Hayes v. Boutell

235 N.W. 824 | Mich. | 1931

August 12, 1925, Rutherford B. Hayes, an employee of defendant F.J. Boutell, was struck by an automobile, and the artery in his right ankle was cut, and his right calf, knee, and hip bruised. Weekly compensation was by approved agreement. April 24, 1926, Mr. Hayes was able to and did resume and perform his former work and so continued until May 13, 1928, when he was found dead in a bathroom of his boarding house. An autopsy disclosed that his death was caused by a ruptured aneurism of the aorta. October 13, 1928, Esther *630 Hayes, his widow, filed claim for an award as a dependent and alleged that the injuries to the deceased in August, 1925, produced the ruptured aneurism in May, 1928. Defendants filed a denial of dependency and of causal connection between the injuries and death, gave notice of failure to make claim in season, and invoked the statute of limitations. Testimony was taken before a deputy commissioner, and plaintiff was denied an award. Upon review, under appeal by both parties, the commission awarded compensation to plaintiff and her minor child as dependents. Defendants review by certiorari.
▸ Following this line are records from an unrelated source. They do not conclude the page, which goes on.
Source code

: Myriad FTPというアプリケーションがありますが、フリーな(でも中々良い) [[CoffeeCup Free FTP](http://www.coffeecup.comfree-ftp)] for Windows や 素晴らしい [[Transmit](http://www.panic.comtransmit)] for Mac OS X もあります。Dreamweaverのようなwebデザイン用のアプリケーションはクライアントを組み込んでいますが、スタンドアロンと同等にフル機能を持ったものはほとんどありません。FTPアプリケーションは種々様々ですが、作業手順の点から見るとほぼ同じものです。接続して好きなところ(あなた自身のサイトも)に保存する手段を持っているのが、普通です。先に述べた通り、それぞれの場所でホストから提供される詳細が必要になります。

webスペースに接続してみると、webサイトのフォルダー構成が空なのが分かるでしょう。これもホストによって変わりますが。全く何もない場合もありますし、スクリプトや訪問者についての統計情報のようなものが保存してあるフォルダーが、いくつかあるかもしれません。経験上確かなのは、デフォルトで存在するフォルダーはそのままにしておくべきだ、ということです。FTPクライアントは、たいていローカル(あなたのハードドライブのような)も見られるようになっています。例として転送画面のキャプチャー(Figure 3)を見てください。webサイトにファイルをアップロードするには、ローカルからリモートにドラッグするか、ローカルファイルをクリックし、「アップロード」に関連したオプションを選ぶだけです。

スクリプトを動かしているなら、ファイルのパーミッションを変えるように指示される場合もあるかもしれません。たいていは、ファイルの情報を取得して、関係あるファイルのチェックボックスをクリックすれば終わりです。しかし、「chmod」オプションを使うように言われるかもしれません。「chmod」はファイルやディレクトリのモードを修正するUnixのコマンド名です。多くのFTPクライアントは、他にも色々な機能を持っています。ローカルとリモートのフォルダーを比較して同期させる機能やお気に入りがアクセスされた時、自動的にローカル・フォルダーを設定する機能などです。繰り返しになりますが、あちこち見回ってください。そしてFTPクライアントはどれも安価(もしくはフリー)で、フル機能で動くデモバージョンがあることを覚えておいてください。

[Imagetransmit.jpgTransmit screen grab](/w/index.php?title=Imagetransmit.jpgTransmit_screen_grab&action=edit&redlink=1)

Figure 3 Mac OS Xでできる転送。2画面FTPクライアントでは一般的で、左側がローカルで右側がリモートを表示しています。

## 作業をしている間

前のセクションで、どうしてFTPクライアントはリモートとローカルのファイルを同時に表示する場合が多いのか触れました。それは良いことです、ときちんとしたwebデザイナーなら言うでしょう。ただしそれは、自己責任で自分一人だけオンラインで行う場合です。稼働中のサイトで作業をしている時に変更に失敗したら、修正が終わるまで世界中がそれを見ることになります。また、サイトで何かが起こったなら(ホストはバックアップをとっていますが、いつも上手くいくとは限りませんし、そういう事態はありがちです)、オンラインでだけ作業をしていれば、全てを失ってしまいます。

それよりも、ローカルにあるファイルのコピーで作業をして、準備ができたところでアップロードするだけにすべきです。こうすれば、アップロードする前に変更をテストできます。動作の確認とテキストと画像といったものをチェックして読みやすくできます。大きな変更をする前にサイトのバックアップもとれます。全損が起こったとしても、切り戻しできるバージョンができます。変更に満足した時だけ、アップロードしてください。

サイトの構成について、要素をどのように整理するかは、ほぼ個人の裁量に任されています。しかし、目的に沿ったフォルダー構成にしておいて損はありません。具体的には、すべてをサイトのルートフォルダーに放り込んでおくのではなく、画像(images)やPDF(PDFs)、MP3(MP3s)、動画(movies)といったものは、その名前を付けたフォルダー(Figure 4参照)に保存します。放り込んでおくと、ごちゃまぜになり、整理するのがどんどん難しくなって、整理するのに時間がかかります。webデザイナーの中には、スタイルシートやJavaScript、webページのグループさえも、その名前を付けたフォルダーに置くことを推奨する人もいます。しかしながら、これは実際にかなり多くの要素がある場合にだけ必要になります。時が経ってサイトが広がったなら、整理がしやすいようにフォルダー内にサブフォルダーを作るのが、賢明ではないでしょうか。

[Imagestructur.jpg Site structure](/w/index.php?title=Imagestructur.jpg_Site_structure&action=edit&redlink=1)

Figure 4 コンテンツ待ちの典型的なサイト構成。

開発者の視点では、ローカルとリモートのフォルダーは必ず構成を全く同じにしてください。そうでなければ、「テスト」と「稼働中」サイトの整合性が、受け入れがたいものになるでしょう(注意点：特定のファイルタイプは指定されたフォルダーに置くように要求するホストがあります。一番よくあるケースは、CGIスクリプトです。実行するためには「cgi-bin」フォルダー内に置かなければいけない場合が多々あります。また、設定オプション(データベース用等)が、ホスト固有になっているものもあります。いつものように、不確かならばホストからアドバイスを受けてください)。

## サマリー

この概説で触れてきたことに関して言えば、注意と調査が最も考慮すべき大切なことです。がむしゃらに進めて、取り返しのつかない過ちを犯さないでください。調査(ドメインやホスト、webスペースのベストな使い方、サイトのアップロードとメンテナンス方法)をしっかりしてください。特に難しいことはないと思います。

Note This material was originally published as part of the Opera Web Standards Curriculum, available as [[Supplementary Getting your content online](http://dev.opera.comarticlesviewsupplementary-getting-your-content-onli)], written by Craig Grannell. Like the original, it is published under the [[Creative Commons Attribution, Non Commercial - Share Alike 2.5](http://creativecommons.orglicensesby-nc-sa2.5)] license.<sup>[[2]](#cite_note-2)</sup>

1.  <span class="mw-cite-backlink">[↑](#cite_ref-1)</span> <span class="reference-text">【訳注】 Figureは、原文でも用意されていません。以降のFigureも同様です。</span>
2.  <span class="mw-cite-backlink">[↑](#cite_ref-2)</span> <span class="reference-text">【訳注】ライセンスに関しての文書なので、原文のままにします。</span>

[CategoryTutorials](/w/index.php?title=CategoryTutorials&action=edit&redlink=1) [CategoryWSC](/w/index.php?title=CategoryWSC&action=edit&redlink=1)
There was opinion testimony by medical witnesses in support of the finding of the commission that the mentioned injuries caused the aneurism of the aorta two years later. In such case we may not substitute our judgment for that of the commission, although we are impressed by the testimony of another medical witness, of long practice and practical knowledge of aneurisms, that no such causal connection, as here claimed, between the injuries and the aneurism has ever been known and is absolutely impossible. The responsibility for finding facts is with the commission and we may not reverse on the ground that a finding is contrary to the great weight of evidence.

The claim for compensation in this case is barred by the statute. 2 Comp. Laws 1929, § 8431. Mr. Hayes resumed his former employment in April, 1926, and continued therein until his sudden death on May 13, 1928, without claim of disability, or of disability in fact, and without continuing compensation.

This case is on all fours with Millaley v. City of GrandRapids, 231 Mich. 10, and, unless that case *631 is overruled, the award in this case cannot stand. In subsequent cases, under facts showing timely initial claim, award, and continued disability, we pointed out the inapplicability of the Millaley Case (Hovey v. GeneralConstruction Co., 242 Mich. 84; Greene v. City of Ann Arbor,242 Mich. 452; Gallup v. Western Board Paper Co.,252 Mich. 68), but we have not overruled our holding therein, and, under like facts, the Millaley Case is decisive. The opinion by the commission did not touch this point, and counsel for plaintiffs insist that the point was not urged before the commission. Counsel for defendants strenuously insist that the point was not only pleaded but was presented in argument before the commission. We are governed by the record, and find that the statute of limitations was pleaded, and, in the absence of some showing of waiver, we must assume that the point made was presented.

The award is vacated, with costs to defendants.

CLARK, McDONALD, POTTER, SHARPE, NORTH, and FEAD, JJ., concurred. BUTZEL, C.J., did not sit.